Give every line of the listing below as a numbered list, skipping blank lines. Leave the pictures out.
begin Supplied material
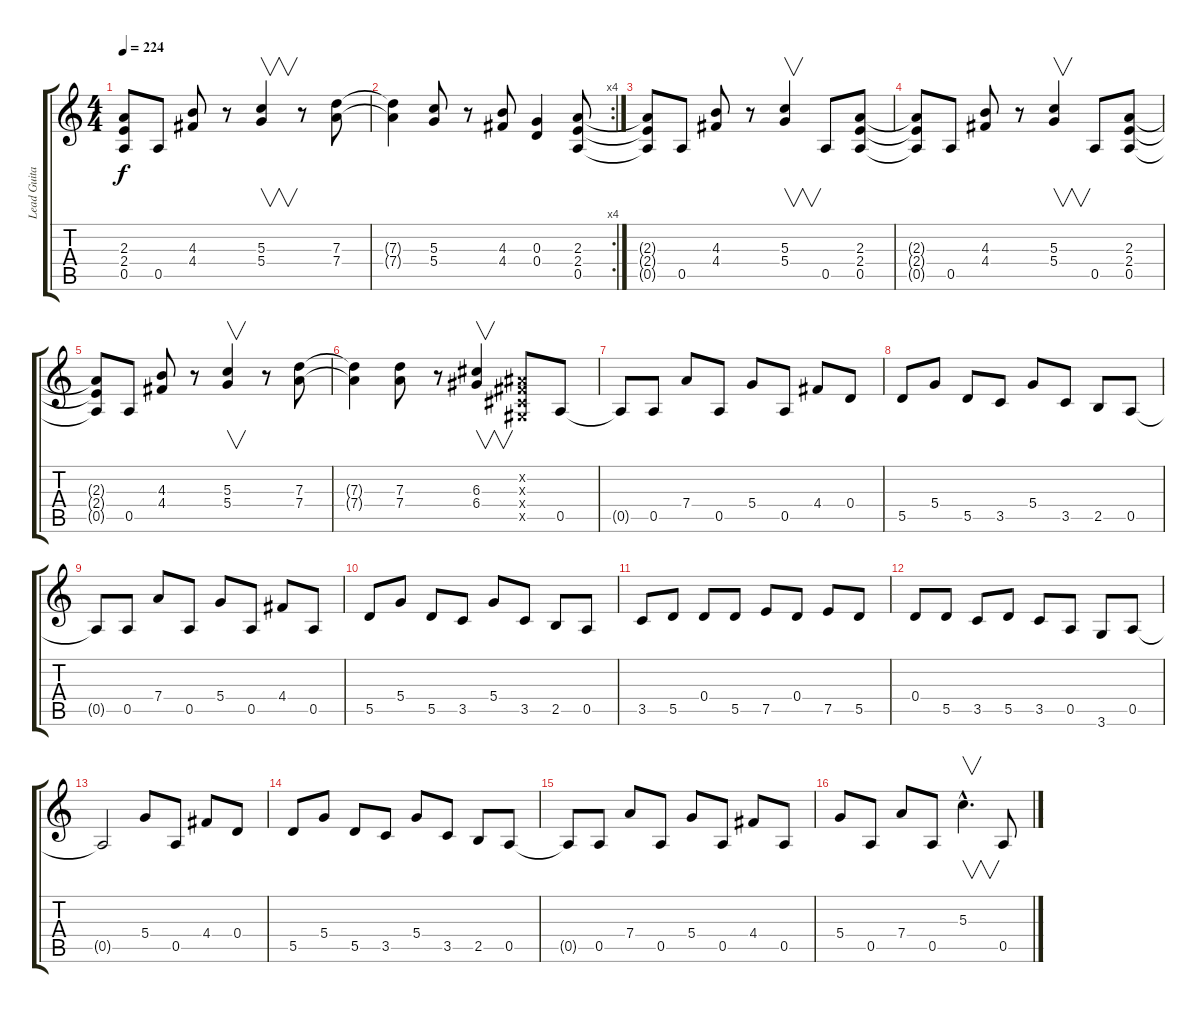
\track ("Lead Guitar" "Lead Guita") {instrument distortionguitar}
\staff {score tabs}
\tuning (E4 B3 G3 D3 A2 E2) {hide}
\ts (4 4)
\tempo 224
\clef g2
\ks c
(2.3{t} 2.4{t} 0.5{t}).8{dy f} 0.5.8 (4.3 4.4).8 r.8 (5.3 5.4).4{v} r.8 (7.3 7.4).8 |
\rc 4
(7.3{t} 7.4{t}).4 (5.3 5.4).8 r.8 (4.3 4.4).8 (0.3 0.4).4 (2.3 2.4 0.5).8 |
(2.3{t} 2.4{t} 0.5{t}).8 0.5.8 (4.3 4.4).8 r.8 (5.3 5.4).4{v} 0.5.8 (2.3 2.4 0.5).8 |
(2.3{t} 2.4{t} 0.5{t}).8 0.5.8 (4.3 4.4).8 r.8 (5.3 5.4).4{v} 0.5.8 (2.3 2.4 0.5).8 |
(2.3{t} 2.4{t} 0.5{t}).8 0.5.8 (4.3 4.4).8 r.8 (5.3 5.4).4{v} r.8 (7.3 7.4).8 |
(7.3{t} 7.4{t}).4 (7.3 7.4).8 r.8 (6.3 6.4).4{v} (-1.2{x} -1.3{x} -1.4{x} -1.5{x}).8 0.5.8 |
0.5{t}.8 0.5.8 7.4.8 0.5.8 5.4.8 0.5.8 4.4.8 0.4.8 |
5.5.8 5.4.8 5.5.8 3.5.8 5.4.8 3.5.8 2.5.8 0.5.8 |
0.5{t}.8 0.5.8 7.4.8 0.5.8 5.4.8 0.5.8 4.4.8 0.5.8 |
5.5.8 5.4.8 5.5.8 3.5.8 5.4.8 3.5.8 2.5.8 0.5.8 |
3.5.8 5.5.8 0.4.8 5.5.8 7.5.8 0.4.8 7.5.8 5.5.8 |
0.4.8 5.5.8 3.5.8 5.5.8 3.5.8 0.5.8 3.6.8 0.5.8 |
0.5{t}.2 5.4.8 0.5.8 4.4.8 0.4.8 |
5.5.8 5.4.8 5.5.8 3.5.8 5.4.8 3.5.8 2.5.8 0.5.8 |
0.5{t}.8 0.5.8 7.4.8 0.5.8 5.4.8 0.5.8 4.4.8 0.5.8 |
5.4.8 0.5.8 7.4.8 0.5.8 5.3{hac}.4{v d} 0.5.8
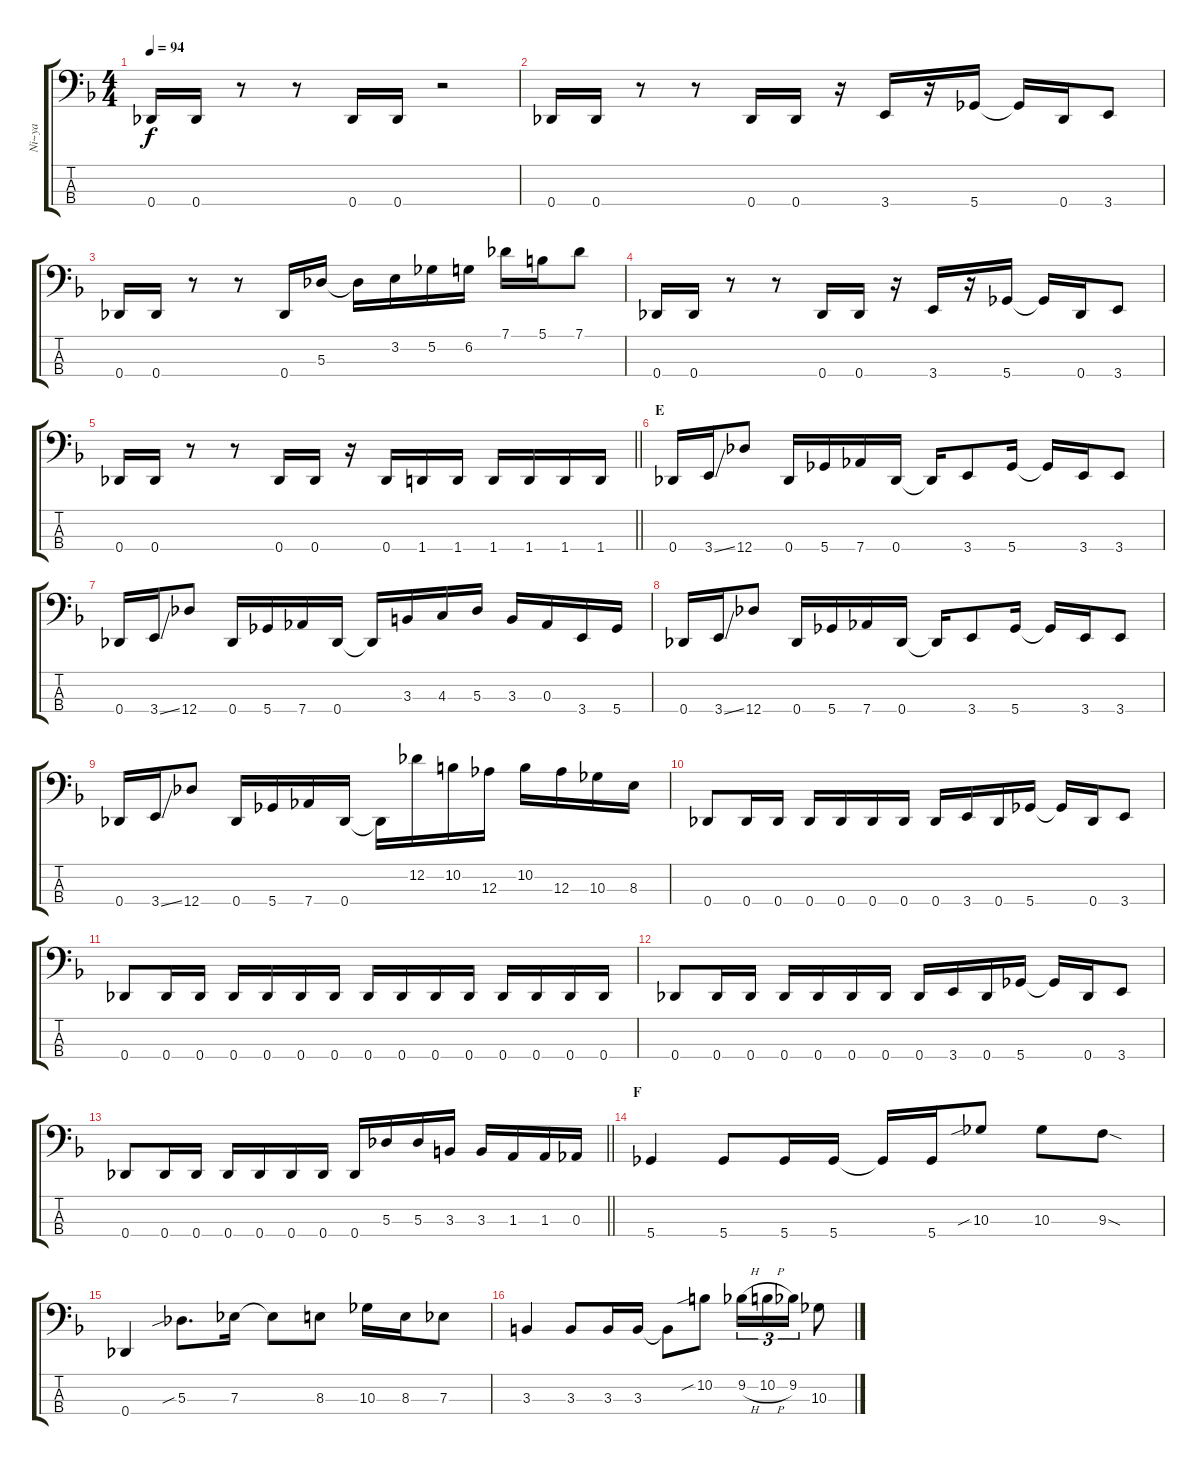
end Supplied material
Result of the exercise ->
1. \track ("Lead Guitar" "Lead Guita") {instrument distortionguitar}
2. \staff {score tabs}
3. \tuning (E4 B3 G3 D3 A2 E2) {hide}
4. \ts (4 4)
5. \tempo 224
6. \clef g2
7. \ks c
8. (2.3{t} 2.4{t} 0.5{t}).8{dy f} 0.5.8 (4.3 4.4).8 r.8 (5.3 5.4).4{v} r.8 (7.3 7.4).8 |
9. \rc 4
10. (7.3{t} 7.4{t}).4 (5.3 5.4).8 r.8 (4.3 4.4).8 (0.3 0.4).4 (2.3 2.4 0.5).8 |
11. (2.3{t} 2.4{t} 0.5{t}).8 0.5.8 (4.3 4.4).8 r.8 (5.3 5.4).4{v} 0.5.8 (2.3 2.4 0.5).8 |
12. (2.3{t} 2.4{t} 0.5{t}).8 0.5.8 (4.3 4.4).8 r.8 (5.3 5.4).4{v} 0.5.8 (2.3 2.4 0.5).8 |
13. (2.3{t} 2.4{t} 0.5{t}).8 0.5.8 (4.3 4.4).8 r.8 (5.3 5.4).4{v} r.8 (7.3 7.4).8 |
14. (7.3{t} 7.4{t}).4 (7.3 7.4).8 r.8 (6.3 6.4).4{v} (-1.2{x} -1.3{x} -1.4{x} -1.5{x}).8 0.5.8 |
15. 0.5{t}.8 0.5.8 7.4.8 0.5.8 5.4.8 0.5.8 4.4.8 0.4.8 |
16. 5.5.8 5.4.8 5.5.8 3.5.8 5.4.8 3.5.8 2.5.8 0.5.8 |
17. 0.5{t}.8 0.5.8 7.4.8 0.5.8 5.4.8 0.5.8 4.4.8 0.5.8 |
18. 5.5.8 5.4.8 5.5.8 3.5.8 5.4.8 3.5.8 2.5.8 0.5.8 |
19. 3.5.8 5.5.8 0.4.8 5.5.8 7.5.8 0.4.8 7.5.8 5.5.8 |
20. 0.4.8 5.5.8 3.5.8 5.5.8 3.5.8 0.5.8 3.6.8 0.5.8 |
21. 0.5{t}.2 5.4.8 0.5.8 4.4.8 0.4.8 |
22. 5.5.8 5.4.8 5.5.8 3.5.8 5.4.8 3.5.8 2.5.8 0.5.8 |
23. 0.5{t}.8 0.5.8 7.4.8 0.5.8 5.4.8 0.5.8 4.4.8 0.5.8 |
24. 5.4.8 0.5.8 7.4.8 0.5.8 5.3{hac}.4{v d} 0.5.8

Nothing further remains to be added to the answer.